■ **Stored data entries**:

Content starts

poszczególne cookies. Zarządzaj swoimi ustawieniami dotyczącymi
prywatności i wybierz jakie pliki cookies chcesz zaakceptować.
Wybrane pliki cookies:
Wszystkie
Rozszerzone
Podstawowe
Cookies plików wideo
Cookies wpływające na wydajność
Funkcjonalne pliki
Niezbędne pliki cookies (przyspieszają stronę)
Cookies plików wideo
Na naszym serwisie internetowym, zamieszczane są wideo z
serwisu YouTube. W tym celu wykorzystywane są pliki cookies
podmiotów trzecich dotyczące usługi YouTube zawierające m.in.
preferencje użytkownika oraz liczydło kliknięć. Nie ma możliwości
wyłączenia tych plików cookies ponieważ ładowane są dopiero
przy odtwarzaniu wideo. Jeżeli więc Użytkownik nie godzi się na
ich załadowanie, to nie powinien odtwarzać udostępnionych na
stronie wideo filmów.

Content ends

■ **Assigned task**:
Write out the lines from the one containing "Niezbędne pliki cookies" through the last line of the records above. Include both of those lines and nothing else.

■ **Task result**:
Niezbędne pliki cookies (przyspieszają stronę)
Cookies plików wideo
Na naszym serwisie internetowym, zamieszczane są wideo z
serwisu YouTube. W tym celu wykorzystywane są pliki cookies
podmiotów trzecich dotyczące usługi YouTube zawierające m.in.
preferencje użytkownika oraz liczydło kliknięć. Nie ma możliwości
wyłączenia tych plików cookies ponieważ ładowane są dopiero
przy odtwarzaniu wideo. Jeżeli więc Użytkownik nie godzi się na
ich załadowanie, to nie powinien odtwarzać udostępnionych na
stronie wideo filmów.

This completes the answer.